Once I’m happy with the plan, if it looks too long, I break it into phases by prompting the model to do so. The phases should build on top of each other, and I start executing each phase one by one, reviewing the code and adjusting manually wherever needed.

This way I can easily review and audit the code that is coming out of the agents, making sure it works while also making myself familiar with it in case I have to roll up my sleeves and make manual modifications or optimize certain parts, it’s easier to review a few hundred lines of code from one of the implementation phases rather than reviewing tens of thousands from the output of a full PRD.

What I’ve learned so far

There are two things to keep in mind when working with agents:

  1. When the codebase is small, keep the prompts concise but very explanatory. Don’t add unnecessary fluff to the prompts; keep the content focused on the objective.
  2. As the code grows, playing with the context starts being more important, so you also need to make sure to add the important files or folders into the context to make sure the agent is focused on the right parts of the code.

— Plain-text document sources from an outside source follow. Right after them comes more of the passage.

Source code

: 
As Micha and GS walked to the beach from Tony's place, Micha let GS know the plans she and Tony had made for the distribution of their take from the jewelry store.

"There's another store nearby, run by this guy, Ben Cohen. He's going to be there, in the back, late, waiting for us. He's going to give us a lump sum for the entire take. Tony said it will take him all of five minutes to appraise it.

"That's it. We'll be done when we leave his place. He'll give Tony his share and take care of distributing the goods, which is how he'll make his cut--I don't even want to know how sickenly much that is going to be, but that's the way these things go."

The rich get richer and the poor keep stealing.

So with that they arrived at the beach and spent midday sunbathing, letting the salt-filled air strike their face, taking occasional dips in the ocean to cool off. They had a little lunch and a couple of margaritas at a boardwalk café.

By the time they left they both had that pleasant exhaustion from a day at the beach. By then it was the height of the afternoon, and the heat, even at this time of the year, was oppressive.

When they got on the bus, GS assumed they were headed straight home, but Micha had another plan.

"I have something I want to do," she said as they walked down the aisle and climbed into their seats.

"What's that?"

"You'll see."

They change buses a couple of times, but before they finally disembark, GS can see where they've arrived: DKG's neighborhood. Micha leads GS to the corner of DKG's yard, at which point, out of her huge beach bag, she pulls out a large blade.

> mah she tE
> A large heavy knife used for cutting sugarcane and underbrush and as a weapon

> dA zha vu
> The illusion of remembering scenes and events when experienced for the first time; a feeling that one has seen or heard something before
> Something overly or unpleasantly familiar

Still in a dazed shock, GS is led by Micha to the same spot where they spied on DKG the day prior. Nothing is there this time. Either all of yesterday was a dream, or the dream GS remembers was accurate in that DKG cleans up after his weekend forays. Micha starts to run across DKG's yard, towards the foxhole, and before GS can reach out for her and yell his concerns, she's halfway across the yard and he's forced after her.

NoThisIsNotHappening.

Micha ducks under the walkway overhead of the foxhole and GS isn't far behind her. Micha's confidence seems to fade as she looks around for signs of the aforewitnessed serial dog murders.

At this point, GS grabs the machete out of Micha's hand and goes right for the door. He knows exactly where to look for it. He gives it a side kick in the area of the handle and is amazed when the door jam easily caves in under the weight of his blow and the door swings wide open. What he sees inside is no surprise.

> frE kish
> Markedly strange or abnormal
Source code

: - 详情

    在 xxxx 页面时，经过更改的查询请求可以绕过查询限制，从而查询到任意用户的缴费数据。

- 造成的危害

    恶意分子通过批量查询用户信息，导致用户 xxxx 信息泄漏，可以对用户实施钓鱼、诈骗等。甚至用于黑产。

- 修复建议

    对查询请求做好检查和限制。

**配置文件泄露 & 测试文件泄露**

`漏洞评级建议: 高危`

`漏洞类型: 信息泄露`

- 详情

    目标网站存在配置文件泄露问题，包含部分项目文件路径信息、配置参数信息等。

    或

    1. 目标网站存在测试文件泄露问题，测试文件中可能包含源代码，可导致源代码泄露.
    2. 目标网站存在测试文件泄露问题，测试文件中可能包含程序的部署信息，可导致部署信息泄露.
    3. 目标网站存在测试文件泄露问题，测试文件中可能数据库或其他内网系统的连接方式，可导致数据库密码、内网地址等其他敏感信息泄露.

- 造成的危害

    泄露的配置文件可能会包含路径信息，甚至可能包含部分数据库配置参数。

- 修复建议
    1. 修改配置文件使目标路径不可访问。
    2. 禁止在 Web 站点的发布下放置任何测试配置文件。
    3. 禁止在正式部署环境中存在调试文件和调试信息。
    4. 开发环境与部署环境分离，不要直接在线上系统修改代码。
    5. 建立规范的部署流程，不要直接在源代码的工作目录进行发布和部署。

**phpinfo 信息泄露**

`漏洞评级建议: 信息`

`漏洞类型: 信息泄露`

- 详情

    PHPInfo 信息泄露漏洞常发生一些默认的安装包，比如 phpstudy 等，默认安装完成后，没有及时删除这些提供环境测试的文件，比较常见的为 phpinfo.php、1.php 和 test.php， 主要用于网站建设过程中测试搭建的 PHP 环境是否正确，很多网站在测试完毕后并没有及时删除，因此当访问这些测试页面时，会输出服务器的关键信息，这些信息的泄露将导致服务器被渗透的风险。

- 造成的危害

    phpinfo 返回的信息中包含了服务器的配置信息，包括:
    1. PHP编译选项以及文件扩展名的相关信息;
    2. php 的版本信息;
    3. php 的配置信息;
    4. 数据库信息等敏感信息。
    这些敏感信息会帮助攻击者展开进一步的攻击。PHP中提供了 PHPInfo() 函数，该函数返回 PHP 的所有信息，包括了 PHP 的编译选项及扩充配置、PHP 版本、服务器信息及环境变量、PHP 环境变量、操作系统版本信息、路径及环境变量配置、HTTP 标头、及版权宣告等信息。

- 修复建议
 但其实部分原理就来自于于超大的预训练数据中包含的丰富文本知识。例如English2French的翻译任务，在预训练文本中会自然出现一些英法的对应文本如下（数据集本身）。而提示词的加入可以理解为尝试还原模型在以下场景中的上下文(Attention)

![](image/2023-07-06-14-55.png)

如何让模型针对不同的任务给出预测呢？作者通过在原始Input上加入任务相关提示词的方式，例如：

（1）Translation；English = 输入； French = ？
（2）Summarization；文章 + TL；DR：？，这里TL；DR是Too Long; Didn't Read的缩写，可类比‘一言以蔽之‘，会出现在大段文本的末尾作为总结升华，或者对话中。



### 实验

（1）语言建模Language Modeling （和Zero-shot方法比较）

It’s a craft that requires practice

Every time I build something new, I discover new ways to leverage agents to produce code more efficiently.

Agents can speed you up, but they can also dig you into a hole faster than you can blink if you don’t stay accountable. I still don’t let them do the thinking for me. The engineering, the analysis, the clarity, all of that still needs to come from me. But when I guide them well, they keep me closer to what real engineering should feel like. And honestly, if this is where we are today, I can only imagine what the next wave is going to look like. I’m going to keep experimenting, and I’m sure I’ll keep being surprised.